An enormous abyss of silence opened across the room. The youngish lady in the ugly hat dropped her mouth so far open that the Major could see a filling in one of her back molars. Grace appeared to be choking into a handkerchief. The Major had a fleeting suspicion that she might be laughing. Daisy seemed to consult some notes on her clipboard, but her hands grasped the piecrust edge of the table with whitened knuckles.

“What he means is…” Alec paused as if he had just now lost an entirely diplomatic explanation.

“Are we to take it that you disapprove of our efforts, Major?” asked Daisy in a low voice.

“Of course he doesn’t,” said Alec. “Look, best leave us out of it, ladies. As long as the bar is open, we’ll be happy, won’t we, Pettigrew?” The Major felt a discreet tug on his arm; Alec was signaling the retreat. The Major pulled away and looked directly at Daisy.

“What I meant to say, Mrs. Green, is that while last year’s theme was most creative-”

“Yes, very creative, most entertaining,” interrupted Alec.

“-not all the guests carried on in the decorous manner that I’m sure you had counted upon.”

“That’s hardly the fault of the committee,” said Alma.

“Quite, quite,” said the Major. “Yet it was most distressing to see ladies of your standing subjected to the rowdiness sometimes sparked by the perceived license of a costume party.”

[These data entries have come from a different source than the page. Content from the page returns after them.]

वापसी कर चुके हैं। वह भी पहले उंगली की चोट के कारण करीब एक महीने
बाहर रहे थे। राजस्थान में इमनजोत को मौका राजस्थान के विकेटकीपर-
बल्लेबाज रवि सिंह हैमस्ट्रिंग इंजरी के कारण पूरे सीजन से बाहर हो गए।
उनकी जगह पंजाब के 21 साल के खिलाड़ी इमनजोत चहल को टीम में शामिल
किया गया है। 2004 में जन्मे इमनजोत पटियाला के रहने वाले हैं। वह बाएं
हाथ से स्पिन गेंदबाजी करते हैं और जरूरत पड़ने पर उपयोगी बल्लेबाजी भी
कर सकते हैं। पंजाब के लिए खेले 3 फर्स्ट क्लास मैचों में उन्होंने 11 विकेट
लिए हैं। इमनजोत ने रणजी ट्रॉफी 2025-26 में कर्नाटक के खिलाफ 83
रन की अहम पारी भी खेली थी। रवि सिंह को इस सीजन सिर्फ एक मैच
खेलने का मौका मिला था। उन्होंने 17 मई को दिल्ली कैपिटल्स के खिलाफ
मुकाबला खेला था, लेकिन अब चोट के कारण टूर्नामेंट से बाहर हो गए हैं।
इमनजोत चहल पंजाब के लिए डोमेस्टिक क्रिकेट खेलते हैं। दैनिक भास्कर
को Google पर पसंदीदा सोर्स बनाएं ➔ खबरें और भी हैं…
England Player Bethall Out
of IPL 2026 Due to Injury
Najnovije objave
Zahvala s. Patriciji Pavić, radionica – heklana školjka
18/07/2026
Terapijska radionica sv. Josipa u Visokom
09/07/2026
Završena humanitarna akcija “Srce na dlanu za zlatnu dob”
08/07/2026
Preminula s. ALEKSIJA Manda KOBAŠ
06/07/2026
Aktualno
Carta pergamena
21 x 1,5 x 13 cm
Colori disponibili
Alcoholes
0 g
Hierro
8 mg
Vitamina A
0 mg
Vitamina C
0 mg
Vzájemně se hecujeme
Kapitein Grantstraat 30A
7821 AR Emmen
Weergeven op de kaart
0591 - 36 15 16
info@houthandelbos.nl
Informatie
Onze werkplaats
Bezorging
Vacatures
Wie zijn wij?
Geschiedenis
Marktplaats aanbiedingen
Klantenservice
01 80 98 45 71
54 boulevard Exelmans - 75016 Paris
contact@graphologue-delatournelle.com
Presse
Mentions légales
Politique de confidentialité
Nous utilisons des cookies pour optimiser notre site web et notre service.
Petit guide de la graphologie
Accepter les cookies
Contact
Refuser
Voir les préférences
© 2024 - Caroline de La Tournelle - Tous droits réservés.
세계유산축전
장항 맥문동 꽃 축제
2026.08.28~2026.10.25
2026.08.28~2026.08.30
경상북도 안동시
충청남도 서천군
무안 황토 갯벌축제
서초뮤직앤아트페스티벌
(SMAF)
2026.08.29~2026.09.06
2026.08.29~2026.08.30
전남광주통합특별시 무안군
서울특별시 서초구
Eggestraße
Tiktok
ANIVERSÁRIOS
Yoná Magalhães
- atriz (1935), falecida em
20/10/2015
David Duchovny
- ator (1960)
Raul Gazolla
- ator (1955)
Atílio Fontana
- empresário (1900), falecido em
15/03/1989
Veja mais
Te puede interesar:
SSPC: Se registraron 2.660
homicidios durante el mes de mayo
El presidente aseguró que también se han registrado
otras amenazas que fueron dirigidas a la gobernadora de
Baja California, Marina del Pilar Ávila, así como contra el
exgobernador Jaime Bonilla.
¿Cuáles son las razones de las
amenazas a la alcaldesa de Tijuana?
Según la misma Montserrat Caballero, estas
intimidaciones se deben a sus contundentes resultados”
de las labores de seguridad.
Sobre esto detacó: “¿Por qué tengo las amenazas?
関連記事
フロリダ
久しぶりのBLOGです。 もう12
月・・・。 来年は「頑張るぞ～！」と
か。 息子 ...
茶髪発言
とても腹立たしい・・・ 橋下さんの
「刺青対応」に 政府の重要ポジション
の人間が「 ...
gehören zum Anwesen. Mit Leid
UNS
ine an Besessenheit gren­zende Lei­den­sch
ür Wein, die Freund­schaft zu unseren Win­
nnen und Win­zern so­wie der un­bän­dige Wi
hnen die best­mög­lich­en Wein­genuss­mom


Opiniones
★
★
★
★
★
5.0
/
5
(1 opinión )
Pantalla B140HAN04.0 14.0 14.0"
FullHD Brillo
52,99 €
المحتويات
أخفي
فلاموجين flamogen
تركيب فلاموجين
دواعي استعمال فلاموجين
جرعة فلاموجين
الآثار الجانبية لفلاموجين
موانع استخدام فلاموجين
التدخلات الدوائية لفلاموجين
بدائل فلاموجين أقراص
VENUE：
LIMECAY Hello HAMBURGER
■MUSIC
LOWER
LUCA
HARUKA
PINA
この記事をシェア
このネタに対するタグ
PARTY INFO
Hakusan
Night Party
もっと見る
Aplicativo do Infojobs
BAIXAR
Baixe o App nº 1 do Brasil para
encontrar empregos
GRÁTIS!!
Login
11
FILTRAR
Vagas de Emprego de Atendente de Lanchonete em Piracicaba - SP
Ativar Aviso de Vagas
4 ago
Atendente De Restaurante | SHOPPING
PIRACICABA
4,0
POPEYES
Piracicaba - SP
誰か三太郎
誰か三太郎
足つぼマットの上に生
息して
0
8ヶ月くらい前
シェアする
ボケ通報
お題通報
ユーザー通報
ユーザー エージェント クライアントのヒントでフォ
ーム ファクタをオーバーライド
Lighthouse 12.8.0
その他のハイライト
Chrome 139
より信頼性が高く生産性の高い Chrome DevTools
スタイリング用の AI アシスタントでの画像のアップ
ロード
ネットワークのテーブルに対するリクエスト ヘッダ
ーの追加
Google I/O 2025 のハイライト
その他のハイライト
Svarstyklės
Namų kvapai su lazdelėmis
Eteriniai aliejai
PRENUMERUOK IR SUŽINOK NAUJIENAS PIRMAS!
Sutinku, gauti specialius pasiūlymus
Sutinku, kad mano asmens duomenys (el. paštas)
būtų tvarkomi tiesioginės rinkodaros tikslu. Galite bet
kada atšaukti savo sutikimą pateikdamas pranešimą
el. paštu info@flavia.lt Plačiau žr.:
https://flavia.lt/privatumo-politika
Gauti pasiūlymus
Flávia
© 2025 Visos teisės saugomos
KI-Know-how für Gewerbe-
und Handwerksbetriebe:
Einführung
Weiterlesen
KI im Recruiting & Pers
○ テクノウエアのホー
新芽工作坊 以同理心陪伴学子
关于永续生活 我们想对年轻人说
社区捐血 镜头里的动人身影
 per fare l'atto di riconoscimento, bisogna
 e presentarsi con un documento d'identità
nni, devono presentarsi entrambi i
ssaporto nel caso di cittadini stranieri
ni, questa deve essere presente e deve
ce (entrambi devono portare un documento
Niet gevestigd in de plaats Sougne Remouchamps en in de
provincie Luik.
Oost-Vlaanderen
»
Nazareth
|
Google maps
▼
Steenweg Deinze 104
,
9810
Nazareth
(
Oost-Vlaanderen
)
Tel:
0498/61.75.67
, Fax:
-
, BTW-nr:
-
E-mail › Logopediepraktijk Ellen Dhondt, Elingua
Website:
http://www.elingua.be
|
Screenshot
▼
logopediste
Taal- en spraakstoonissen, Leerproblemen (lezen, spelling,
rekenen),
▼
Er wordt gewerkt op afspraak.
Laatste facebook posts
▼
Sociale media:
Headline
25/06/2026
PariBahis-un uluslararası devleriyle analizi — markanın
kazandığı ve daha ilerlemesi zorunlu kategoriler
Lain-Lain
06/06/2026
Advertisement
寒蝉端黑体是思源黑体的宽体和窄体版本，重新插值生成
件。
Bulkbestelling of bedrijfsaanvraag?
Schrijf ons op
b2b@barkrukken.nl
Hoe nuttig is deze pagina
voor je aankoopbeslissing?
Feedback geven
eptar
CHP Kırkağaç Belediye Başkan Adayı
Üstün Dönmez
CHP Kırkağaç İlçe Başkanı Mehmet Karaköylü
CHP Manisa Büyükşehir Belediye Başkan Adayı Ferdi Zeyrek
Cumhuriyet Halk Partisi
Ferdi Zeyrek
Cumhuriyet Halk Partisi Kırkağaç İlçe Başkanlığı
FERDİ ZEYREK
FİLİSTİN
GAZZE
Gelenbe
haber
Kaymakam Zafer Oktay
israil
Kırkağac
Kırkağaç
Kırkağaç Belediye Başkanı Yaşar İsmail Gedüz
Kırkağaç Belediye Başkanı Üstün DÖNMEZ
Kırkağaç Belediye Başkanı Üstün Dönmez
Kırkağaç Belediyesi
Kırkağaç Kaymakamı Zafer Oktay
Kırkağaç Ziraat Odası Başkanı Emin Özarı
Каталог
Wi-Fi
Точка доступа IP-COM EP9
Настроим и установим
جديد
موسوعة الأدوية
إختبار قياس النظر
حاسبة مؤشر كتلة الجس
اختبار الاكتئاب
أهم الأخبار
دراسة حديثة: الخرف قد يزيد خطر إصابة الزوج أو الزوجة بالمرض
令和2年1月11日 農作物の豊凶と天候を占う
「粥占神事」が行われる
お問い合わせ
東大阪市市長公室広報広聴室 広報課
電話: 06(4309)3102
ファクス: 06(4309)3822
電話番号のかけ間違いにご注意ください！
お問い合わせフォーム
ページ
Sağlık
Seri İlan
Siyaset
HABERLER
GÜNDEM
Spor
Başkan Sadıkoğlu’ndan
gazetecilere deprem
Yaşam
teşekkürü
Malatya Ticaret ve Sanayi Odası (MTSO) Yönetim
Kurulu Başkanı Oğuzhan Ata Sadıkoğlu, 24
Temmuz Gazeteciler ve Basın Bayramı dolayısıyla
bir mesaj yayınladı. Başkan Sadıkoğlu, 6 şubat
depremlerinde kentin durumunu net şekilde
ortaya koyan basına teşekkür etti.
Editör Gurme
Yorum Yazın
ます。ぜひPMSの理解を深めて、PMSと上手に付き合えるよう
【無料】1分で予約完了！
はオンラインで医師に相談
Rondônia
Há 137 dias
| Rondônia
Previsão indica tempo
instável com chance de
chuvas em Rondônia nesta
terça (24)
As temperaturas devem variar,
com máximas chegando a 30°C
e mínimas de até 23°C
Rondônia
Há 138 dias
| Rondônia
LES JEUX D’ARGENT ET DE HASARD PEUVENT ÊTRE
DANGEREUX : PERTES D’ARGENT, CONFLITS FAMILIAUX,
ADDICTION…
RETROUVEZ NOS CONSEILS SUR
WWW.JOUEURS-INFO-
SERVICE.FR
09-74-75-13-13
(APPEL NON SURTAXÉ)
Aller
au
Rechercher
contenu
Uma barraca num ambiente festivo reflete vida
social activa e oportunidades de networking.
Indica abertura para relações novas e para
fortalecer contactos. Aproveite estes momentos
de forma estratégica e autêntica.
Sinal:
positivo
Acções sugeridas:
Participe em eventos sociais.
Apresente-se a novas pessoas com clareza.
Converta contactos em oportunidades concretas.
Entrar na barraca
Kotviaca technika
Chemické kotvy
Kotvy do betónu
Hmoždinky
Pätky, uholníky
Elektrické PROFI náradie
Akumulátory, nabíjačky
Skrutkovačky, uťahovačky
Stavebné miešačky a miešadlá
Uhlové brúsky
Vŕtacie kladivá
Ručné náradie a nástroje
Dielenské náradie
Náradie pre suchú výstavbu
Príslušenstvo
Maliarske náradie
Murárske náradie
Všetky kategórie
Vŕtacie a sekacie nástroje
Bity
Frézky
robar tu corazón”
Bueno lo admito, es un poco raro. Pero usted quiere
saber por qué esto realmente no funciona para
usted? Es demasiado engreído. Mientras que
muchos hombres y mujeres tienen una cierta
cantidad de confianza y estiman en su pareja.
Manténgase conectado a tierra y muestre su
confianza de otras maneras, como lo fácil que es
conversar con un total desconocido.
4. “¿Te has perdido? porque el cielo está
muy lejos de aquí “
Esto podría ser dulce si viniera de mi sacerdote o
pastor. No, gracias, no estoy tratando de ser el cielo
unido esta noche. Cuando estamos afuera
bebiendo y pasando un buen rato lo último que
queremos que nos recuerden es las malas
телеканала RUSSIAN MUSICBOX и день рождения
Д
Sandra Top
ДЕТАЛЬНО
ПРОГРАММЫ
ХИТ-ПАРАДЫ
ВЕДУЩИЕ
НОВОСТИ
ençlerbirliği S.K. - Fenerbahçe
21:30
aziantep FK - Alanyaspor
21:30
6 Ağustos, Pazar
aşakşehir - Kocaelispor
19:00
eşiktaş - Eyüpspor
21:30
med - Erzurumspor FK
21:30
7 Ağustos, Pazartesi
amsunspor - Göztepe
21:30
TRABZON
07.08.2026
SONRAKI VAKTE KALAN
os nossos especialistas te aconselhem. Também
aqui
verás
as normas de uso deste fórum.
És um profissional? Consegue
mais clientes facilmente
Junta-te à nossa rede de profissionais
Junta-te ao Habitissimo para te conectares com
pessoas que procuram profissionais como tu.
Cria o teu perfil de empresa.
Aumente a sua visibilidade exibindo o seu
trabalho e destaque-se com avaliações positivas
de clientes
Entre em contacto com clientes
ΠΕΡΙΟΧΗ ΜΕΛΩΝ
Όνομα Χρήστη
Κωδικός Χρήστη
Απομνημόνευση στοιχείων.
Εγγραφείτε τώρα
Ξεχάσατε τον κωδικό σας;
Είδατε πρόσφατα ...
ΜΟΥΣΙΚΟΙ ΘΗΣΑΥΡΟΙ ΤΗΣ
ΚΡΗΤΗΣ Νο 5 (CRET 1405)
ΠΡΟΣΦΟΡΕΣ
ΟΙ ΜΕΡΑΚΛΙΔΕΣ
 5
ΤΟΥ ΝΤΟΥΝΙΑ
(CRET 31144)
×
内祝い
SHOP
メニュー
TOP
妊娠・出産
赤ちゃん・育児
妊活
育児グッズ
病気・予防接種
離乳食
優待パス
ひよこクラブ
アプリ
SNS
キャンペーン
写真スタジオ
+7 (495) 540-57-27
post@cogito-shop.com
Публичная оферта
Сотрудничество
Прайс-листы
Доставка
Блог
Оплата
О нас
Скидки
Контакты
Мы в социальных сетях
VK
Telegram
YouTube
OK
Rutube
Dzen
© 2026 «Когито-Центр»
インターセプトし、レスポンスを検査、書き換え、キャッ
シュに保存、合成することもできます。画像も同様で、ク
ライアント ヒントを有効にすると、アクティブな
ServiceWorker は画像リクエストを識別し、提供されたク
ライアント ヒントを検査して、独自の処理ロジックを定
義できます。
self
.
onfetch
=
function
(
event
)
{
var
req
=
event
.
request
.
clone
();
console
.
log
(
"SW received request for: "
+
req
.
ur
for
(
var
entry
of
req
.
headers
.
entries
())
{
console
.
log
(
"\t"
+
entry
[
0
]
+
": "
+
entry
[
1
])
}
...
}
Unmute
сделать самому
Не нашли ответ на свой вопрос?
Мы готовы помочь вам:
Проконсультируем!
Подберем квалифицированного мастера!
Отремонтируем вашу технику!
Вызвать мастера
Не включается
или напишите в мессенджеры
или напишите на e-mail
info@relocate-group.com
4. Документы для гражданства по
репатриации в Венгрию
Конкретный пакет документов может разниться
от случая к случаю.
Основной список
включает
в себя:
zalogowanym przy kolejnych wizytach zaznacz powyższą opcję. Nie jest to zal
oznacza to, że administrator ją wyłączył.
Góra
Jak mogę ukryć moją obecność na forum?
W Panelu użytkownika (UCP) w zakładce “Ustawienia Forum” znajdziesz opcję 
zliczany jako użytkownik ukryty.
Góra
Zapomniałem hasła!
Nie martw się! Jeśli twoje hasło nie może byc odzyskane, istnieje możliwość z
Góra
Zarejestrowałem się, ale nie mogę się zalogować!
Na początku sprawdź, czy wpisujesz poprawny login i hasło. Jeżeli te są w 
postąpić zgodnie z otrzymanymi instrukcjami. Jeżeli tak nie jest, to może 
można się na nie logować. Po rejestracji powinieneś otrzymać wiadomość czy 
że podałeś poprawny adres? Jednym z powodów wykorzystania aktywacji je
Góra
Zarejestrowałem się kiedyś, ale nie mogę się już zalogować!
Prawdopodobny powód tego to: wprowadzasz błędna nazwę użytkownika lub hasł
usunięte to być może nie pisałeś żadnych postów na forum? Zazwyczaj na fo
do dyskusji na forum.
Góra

“You are absolutely right, Major,” said Daisy. “In fact, I think the Major brings up such a good point that we should reconsider our themes.”

“Thank you,” said the Major.

“I do believe that one of our themes, and only one, calls for the appropriate decorum and elegant behavior. I believe we can cross off ‘Flappers and Fops’ as well as ‘Brigadoon.’ ”

“Oh, but surely ‘Brigadoon’ is beyond reproach,” said Alma. “And the country dancing would be so much fun-”

“Men in kilts and running off into the heather?” said Daisy. “Really, Alma, I’m surprised at you.”

“We can run off into the heather at home if you like,” said Alec, winking at his wife.

“Oh, shut up,” she said. Tears seemed imminent as two red spots burned in her cheeks.

“I think that leaves us with ‘An Evening at the Mughal Court’-a most elegant theme,” said Daisy.

“I thought ‘Mughal Madness’ was the name?” said the bucket hat lady.

“A working title only,” said Daisy. “ ‘Evening at the Court’ will send an appropriate message of decorum. We must thank the Major for his contribution to our efforts.” The ladies clapped and the Major, speechless with the futility of protest, was reduced to giving them a small bow.